TASK GOAL — In the records, take the lines from the one containing "00:00-02:00: median 4.0, box" through the one containing "Does 264685 represent", and lay them out as a numbered list with any blank lines left out.

Figure understanding tasks
■ ■ ■ ■

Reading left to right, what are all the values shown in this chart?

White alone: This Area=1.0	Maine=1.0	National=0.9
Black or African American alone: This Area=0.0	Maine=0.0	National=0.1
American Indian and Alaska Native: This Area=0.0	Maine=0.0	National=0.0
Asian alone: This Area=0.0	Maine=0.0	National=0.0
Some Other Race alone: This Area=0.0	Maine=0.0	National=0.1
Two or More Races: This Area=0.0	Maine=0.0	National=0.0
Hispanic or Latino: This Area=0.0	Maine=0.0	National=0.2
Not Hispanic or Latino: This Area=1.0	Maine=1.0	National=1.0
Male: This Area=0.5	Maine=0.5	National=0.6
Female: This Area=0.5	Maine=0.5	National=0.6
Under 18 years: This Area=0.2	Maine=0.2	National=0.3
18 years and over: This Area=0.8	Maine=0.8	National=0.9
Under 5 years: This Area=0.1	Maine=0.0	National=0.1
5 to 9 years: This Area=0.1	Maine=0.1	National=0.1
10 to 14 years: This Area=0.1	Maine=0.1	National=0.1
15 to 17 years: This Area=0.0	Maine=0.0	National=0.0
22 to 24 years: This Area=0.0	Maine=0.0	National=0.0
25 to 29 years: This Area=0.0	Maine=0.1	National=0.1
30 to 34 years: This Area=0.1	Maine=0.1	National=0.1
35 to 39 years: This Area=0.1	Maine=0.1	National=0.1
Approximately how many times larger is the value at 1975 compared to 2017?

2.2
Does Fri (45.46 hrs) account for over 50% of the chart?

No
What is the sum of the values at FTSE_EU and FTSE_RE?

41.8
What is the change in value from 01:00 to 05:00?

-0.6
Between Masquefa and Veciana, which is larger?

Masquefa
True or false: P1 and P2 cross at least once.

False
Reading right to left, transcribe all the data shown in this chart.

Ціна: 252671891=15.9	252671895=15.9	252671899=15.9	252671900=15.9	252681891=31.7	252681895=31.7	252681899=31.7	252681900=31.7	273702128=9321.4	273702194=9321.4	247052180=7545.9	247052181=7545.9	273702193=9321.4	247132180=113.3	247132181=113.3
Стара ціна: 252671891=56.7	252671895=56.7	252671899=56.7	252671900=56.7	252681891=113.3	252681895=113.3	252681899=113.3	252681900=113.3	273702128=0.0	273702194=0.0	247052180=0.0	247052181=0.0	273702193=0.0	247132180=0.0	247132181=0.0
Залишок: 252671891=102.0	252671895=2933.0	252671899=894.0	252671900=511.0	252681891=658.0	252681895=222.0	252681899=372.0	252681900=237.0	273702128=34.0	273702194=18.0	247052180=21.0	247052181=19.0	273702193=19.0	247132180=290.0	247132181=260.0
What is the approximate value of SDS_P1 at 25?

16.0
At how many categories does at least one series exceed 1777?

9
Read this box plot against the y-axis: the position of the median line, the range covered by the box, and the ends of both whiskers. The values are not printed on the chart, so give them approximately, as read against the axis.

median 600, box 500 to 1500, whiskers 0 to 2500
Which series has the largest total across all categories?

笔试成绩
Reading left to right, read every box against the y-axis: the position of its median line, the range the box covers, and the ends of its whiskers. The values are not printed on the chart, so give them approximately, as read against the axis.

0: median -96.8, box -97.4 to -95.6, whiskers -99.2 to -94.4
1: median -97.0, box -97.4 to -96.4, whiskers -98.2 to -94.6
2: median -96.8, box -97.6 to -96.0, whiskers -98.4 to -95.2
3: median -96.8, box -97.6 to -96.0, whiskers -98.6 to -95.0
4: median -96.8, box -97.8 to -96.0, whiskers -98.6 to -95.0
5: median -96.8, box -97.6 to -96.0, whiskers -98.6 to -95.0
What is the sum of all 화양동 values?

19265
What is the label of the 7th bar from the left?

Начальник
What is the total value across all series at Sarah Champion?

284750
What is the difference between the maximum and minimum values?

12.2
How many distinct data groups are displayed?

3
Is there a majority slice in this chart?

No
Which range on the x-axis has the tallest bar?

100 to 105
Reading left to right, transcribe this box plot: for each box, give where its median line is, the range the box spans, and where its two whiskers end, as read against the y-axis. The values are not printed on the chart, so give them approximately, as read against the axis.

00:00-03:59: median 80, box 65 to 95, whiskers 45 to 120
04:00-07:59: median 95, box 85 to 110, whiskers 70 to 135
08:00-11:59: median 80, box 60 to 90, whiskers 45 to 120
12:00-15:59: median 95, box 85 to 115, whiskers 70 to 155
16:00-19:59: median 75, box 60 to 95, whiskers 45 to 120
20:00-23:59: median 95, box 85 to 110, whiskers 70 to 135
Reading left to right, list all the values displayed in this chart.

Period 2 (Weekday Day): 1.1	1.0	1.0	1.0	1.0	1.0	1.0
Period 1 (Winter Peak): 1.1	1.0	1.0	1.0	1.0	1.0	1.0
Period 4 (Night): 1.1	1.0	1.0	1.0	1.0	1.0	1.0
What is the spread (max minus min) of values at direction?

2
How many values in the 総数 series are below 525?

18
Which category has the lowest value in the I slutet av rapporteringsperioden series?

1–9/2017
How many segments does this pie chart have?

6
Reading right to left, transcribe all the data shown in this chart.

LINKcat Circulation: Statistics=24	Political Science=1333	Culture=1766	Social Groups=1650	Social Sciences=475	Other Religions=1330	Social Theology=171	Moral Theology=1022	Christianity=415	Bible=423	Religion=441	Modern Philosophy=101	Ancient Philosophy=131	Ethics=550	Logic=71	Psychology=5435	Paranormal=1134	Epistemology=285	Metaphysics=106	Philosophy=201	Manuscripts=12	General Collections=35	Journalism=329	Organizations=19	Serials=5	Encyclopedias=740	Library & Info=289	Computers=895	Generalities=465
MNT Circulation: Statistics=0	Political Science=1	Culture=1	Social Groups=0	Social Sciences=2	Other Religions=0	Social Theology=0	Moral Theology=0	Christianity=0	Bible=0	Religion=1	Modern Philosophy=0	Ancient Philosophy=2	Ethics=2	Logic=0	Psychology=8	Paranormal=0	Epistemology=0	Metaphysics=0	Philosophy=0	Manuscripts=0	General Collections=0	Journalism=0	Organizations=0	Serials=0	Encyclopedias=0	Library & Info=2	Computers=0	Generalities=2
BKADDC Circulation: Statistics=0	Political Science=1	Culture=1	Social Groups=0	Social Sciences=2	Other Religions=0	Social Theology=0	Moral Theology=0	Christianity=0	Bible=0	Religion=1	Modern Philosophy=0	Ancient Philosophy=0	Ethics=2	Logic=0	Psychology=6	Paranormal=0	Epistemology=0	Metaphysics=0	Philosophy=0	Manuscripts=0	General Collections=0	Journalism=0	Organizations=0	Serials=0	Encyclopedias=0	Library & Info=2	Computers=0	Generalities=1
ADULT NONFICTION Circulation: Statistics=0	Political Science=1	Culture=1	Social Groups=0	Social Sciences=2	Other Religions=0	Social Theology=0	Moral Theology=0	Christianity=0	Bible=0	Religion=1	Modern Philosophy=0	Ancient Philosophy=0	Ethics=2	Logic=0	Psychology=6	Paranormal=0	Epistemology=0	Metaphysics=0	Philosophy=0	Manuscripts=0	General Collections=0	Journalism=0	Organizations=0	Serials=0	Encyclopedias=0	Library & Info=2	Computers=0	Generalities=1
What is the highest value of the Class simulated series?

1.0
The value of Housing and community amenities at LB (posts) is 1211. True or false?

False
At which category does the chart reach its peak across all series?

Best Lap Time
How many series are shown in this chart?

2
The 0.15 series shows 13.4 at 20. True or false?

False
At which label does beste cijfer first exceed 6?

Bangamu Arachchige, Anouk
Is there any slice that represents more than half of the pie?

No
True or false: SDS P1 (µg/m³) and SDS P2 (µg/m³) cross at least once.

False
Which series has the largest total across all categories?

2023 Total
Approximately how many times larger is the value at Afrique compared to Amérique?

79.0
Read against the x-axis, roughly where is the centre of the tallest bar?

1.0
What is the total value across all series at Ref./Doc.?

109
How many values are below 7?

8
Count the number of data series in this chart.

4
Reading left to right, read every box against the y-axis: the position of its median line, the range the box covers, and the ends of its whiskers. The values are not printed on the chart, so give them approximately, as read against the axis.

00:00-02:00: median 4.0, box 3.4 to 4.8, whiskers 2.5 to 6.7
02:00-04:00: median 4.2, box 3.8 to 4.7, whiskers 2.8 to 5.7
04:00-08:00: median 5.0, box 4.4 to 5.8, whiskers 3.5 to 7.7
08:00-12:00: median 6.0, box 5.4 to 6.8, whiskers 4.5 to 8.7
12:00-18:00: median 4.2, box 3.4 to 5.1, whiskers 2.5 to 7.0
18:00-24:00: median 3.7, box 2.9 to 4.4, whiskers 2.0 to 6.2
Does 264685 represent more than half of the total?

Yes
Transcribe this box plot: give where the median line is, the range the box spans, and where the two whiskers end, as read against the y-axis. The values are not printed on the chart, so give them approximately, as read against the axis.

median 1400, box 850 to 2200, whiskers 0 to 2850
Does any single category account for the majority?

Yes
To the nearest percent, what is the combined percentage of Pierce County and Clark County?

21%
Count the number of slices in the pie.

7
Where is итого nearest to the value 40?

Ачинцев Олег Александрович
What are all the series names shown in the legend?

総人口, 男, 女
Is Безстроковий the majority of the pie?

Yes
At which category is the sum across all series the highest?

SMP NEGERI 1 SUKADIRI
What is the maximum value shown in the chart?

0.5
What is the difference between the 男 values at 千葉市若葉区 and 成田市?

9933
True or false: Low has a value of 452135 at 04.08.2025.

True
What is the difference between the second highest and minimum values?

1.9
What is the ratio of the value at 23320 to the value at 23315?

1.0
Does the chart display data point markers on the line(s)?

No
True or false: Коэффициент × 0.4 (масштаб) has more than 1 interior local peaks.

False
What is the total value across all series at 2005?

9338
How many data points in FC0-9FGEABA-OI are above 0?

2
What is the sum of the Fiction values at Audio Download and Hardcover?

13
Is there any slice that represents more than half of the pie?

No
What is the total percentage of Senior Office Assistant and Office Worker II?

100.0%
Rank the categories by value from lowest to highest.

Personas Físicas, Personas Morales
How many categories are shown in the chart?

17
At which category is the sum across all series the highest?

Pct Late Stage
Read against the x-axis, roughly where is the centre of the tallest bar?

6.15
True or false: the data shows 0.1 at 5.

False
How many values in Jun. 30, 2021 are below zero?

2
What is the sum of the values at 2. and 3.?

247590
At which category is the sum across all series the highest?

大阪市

■ ■ ■ ■

RESPONSE —
1. 00:00-02:00: median 4.0, box 3.4 to 4.8, whiskers 2.5 to 6.7
2. 02:00-04:00: median 4.2, box 3.8 to 4.7, whiskers 2.8 to 5.7
3. 04:00-08:00: median 5.0, box 4.4 to 5.8, whiskers 3.5 to 7.7
4. 08:00-12:00: median 6.0, box 5.4 to 6.8, whiskers 4.5 to 8.7
5. 12:00-18:00: median 4.2, box 3.4 to 5.1, whiskers 2.5 to 7.0
6. 18:00-24:00: median 3.7, box 2.9 to 4.4, whiskers 2.0 to 6.2
7. Does 264685 represent more than half of the total?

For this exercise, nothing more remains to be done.